[EXERCISE DIRECTIONS] From the records that follow, return exactly the lines beginning at the one that contains "Başbakan Başdanışmanı ve Ankara Millet" and ending at the one that contains "2) 訪問並移除BD-J保護", pictures left out.
+ + + +
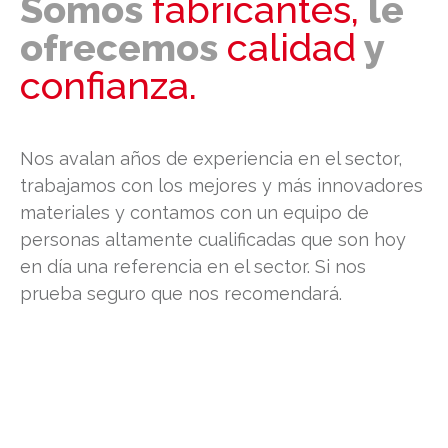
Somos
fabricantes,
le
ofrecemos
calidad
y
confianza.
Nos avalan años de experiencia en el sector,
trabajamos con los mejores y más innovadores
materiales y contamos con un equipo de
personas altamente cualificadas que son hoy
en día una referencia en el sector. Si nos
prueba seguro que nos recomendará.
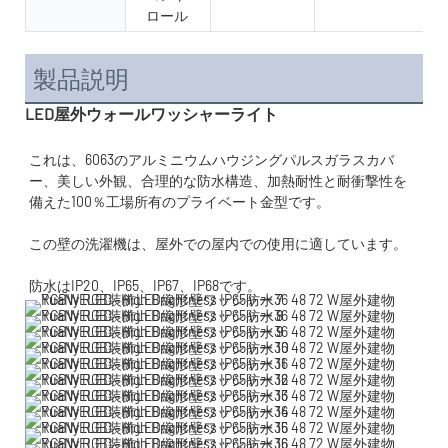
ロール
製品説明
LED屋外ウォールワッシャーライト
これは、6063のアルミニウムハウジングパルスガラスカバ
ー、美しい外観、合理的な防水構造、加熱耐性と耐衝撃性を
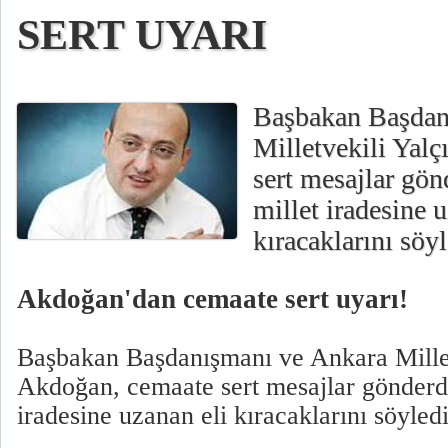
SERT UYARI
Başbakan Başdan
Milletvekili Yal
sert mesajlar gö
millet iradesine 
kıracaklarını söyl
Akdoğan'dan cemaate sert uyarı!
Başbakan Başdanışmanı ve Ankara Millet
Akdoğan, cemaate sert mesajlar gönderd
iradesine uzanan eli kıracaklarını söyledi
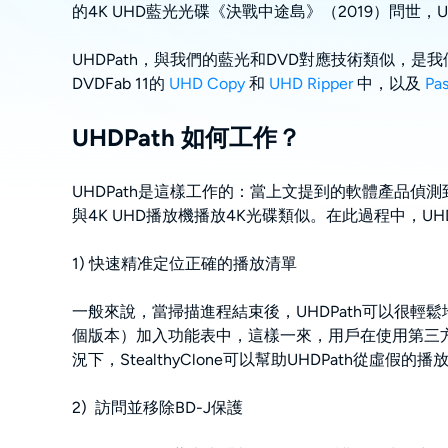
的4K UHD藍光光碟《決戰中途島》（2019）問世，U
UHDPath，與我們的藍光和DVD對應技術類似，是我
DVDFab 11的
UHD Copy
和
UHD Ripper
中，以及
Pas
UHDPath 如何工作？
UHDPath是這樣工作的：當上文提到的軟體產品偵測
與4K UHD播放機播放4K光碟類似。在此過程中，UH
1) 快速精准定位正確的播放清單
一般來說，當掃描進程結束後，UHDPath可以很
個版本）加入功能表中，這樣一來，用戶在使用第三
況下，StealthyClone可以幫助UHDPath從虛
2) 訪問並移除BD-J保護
+ + + +
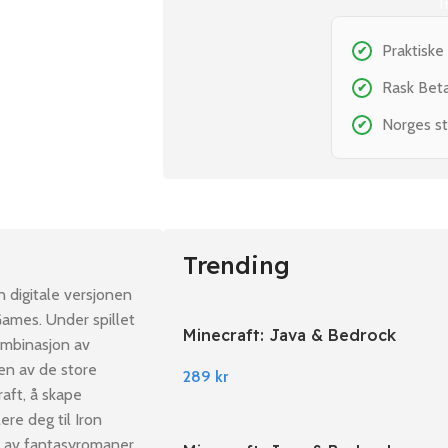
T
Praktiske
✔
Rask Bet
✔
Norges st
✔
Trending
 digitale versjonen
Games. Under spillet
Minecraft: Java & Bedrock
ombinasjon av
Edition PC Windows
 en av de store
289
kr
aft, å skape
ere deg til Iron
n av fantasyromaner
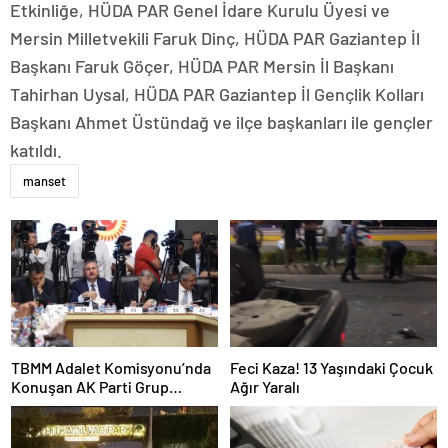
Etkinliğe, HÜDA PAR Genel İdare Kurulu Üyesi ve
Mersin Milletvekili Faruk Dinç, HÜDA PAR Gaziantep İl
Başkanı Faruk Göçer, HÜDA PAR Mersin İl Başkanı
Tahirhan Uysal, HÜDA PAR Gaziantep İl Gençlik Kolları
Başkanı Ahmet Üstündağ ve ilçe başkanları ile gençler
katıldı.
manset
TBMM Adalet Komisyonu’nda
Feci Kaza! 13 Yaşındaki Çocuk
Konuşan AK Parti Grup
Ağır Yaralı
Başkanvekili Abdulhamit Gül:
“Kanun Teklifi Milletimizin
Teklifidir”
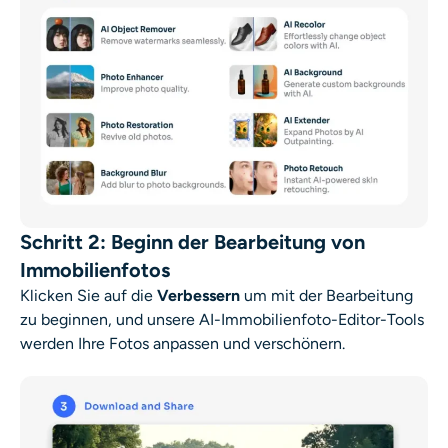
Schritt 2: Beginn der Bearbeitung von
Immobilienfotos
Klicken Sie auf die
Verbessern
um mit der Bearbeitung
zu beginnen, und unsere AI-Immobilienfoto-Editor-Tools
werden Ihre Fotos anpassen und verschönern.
+ + + +
[REPLY TO THE TASK]
Başbakan Başdanışmanı ve Ankara Millet
Akdoğan, cemaate sert mesajlar gönderd
iradesine uzanan eli kıracaklarını söyledi
的4K UHD藍光光碟《決戰中途島》（2019）問世，U
UHDPath，與我們的藍光和DVD對應技術類似，是我
DVDFab 11的
UHD Copy
和
UHD Ripper
中，以及
Pas
UHDPath 如何工作？
UHDPath是這樣工作的：當上文提到的軟體產品偵測
與4K UHD播放機播放4K光碟類似。在此過程中，UH
1) 快速精准定位正確的播放清單
一般來說，當掃描進程結束後，UHDPath可以很
個版本）加入功能表中，這樣一來，用戶在使用第三
況下，StealthyClone可以幫助UHDPath從虛
2) 訪問並移除BD-J保護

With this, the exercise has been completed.